À ce jour, les évaluations publiées indiquent plusieurs raisons pour lesquelles les différences persistent dans la mise en œuvre :
- (1) du modèle de conception participative basée sur l’expérience,
- (2) de l’amélioration de la qualité et
- (3) dans les défis posés par les mesures des résultats dans les projets EBCD.
Les preuves tangibles sur les composants essentiels au succès manquent encore, tout comme l’intérêt porté au modèle et la littérature sur le sujet. Peu d’écrits ont évalué les liens directs entre amélioration liée à la méthode EBCD et l’objectif d’amélioration des soins, l’amélioration de l’expériences patient et des résultats.
Les conclusions de la synthèse des études de cas indiquent que des efforts supplémentaires dans les phases de préparation au design participatif basé sur l’expérience, qui favorisent le savoir-être (un état d’esprit participatifs – ou, en bref, une identité collective) et les connaissances (reconnaître l’importance des témoignages de patients et des compétences pour développer la capacité de conception participative) sont une étape essentielle pour améliorer la méthode. Actuellement, les procédures de formation ou d’orientation (préparation) qui ont été utilisées dans les études EBCD sont peu développées et manquent d’informations sur les types de compétences et de capacités à réviser concernant la « conception ». Il est facile de tomber dans un piège, décrit récemment par Beresford comme étant unidimensionnel, réductionniste et n’abordant pas les différences de pouvoir.

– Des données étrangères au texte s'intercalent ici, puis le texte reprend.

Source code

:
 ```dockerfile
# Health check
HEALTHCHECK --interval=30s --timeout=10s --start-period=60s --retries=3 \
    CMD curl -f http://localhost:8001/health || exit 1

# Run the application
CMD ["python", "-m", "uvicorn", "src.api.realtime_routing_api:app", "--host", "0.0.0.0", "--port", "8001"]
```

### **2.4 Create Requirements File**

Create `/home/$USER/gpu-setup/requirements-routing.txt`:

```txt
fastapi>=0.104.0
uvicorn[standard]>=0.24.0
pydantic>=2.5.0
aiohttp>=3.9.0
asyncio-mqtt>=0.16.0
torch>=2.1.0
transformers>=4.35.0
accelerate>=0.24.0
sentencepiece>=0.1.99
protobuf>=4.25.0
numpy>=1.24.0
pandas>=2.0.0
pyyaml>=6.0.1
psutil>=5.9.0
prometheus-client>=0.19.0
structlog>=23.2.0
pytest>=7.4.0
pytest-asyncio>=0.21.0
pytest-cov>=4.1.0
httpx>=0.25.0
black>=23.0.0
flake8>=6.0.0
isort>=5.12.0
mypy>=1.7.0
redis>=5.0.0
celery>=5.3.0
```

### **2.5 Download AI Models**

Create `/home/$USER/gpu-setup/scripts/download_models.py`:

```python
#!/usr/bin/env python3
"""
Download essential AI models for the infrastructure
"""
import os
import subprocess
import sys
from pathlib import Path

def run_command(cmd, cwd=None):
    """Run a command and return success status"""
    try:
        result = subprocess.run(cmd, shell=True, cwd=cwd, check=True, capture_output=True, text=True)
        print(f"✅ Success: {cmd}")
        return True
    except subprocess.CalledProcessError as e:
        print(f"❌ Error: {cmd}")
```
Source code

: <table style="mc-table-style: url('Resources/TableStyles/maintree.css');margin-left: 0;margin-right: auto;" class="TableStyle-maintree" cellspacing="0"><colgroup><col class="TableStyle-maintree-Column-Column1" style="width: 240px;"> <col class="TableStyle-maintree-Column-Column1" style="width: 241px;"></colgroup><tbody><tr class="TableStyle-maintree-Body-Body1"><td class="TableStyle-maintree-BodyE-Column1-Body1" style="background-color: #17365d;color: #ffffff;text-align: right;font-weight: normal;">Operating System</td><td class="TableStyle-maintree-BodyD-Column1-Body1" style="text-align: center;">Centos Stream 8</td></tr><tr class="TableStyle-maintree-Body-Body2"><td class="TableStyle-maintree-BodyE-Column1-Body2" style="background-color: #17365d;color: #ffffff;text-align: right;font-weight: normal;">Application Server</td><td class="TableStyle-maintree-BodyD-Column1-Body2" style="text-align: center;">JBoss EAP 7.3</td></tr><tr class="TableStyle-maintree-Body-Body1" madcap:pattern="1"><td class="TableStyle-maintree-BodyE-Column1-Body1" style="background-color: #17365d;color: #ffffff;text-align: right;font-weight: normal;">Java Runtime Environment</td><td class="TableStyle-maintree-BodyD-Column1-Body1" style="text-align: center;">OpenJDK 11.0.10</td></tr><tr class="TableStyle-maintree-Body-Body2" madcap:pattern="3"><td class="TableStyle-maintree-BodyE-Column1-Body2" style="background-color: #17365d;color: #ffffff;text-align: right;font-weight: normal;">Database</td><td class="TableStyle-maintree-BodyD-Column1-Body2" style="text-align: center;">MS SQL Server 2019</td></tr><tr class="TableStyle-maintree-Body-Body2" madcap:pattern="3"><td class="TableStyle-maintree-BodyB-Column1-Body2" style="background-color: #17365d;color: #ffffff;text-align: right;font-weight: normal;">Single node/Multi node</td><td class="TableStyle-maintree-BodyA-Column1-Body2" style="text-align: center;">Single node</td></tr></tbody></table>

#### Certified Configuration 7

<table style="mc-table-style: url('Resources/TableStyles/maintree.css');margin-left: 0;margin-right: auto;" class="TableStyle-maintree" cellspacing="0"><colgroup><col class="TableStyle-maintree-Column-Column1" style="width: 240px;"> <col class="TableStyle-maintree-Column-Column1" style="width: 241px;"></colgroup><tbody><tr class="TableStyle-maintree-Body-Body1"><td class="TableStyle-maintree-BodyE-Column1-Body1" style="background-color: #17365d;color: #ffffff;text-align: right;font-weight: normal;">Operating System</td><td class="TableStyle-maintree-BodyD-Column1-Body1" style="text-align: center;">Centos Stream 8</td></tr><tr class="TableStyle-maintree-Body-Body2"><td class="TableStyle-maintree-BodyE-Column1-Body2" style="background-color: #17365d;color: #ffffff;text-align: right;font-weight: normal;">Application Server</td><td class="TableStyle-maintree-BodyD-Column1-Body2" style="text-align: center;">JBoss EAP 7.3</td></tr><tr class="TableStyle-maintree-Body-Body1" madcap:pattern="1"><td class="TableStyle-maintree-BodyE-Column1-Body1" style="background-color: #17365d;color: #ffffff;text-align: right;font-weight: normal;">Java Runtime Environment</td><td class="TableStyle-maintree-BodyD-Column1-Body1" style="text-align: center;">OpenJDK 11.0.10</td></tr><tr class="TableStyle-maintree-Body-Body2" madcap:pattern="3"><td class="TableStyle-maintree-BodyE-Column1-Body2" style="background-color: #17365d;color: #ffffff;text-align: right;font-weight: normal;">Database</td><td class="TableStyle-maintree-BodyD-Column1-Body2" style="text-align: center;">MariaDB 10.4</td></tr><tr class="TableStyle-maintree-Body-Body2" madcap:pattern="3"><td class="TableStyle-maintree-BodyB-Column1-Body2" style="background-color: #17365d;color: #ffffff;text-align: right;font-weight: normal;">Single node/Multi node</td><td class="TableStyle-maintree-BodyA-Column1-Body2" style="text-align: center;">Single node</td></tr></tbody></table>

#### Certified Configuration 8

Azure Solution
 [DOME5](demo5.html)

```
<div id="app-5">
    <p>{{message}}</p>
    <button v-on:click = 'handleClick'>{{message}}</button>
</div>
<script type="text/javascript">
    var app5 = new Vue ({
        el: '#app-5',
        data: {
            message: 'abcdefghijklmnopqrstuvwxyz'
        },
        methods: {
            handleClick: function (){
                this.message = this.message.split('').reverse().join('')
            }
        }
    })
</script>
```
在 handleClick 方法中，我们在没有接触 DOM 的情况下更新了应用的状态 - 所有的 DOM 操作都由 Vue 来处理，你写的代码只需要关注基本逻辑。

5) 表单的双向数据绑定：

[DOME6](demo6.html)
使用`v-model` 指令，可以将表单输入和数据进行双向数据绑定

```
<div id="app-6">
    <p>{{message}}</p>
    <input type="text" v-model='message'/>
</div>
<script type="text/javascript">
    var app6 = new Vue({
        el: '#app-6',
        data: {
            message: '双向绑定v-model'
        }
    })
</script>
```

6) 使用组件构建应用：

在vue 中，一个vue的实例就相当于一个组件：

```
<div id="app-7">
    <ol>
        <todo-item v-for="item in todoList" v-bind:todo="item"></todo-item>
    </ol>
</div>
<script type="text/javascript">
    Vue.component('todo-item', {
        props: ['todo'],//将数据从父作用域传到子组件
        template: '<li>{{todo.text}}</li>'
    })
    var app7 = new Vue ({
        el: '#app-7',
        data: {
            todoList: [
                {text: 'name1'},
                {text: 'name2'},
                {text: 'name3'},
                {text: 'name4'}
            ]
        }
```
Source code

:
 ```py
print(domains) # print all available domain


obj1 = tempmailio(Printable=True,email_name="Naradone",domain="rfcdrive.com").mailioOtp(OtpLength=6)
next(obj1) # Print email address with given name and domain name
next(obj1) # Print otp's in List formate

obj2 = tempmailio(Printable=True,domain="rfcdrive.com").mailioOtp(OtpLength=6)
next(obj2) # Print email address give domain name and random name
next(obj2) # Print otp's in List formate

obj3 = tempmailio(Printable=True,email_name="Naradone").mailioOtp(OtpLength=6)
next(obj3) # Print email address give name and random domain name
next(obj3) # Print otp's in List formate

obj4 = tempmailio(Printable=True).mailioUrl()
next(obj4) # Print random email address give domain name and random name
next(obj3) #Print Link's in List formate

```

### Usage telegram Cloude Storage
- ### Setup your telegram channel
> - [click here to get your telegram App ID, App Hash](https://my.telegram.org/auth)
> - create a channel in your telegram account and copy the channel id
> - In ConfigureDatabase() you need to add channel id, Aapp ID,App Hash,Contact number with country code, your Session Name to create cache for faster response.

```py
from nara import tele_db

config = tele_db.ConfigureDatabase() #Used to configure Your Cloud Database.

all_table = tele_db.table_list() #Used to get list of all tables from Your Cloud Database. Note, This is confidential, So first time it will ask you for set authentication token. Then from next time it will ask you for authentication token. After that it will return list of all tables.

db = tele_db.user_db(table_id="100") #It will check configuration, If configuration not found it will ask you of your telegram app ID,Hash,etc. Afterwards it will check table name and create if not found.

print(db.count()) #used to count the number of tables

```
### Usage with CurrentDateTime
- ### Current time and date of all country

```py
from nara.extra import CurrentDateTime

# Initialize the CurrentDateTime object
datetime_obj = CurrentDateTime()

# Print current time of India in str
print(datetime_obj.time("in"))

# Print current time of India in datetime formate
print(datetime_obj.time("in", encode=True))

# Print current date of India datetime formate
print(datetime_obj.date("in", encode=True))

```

Développer savoir-être et connaissances signifie trouver des moyens concrets d’établir un partage du pouvoir, d’assurer la représentation des témoignages de patients, au-delà de leur implication symbolique, et l’utilisation de stratégies pour promouvoir la mise en œuvre de changements. Une meilleure attention à ces réalités dans les phases de préparation et un alignement avec les mécanismes de changement récemment identifiés pour le design participatif et la coproduction décrits dans un modèle théorique explicatif amélioreraient cet état et entraîneraient peut-être certaines des transformations recherchées pour une mise en œuvre plus efficace des changements. Il faut également contrer les risques de monter dans le train de l’EBCD pour l’amélioration de qualité, mais de voir peu de changements mis en œuvre. Ne pas offrir un développement complet des capacités à l’ensemble des participants, y compris les professionnels de santé et les utilisateurs de services, augmente ce risque.
Savoir-être (attitudes), savoir (connaissances) et savoir-faire (compétences) sont trois notions importantes pour développer les capacités à utiliser les processus EBCD, améliorer les expériences et, idéalement, les résultats. L’utilisation de huit mécanismes identifiés dans une approche de gestion du changement ETM peut servir de guide pour identifier ce qui est essentiel dans la préparation au design participatif. Ce peut être une des voies à suivre dans le développement des capacités requises, et être appliqué dans les établissements de santé. L’impact à long terme et la durabilité de l’EBCD en tant qu’approche d’amélioration de la qualité dépendent à la fois de son efficacité dans le « monde réel », y compris la manière dont elle peut être largement et facilement mise en œuvre, et également de la manière dont elle peut conduire à une amélioration durable de la qualité.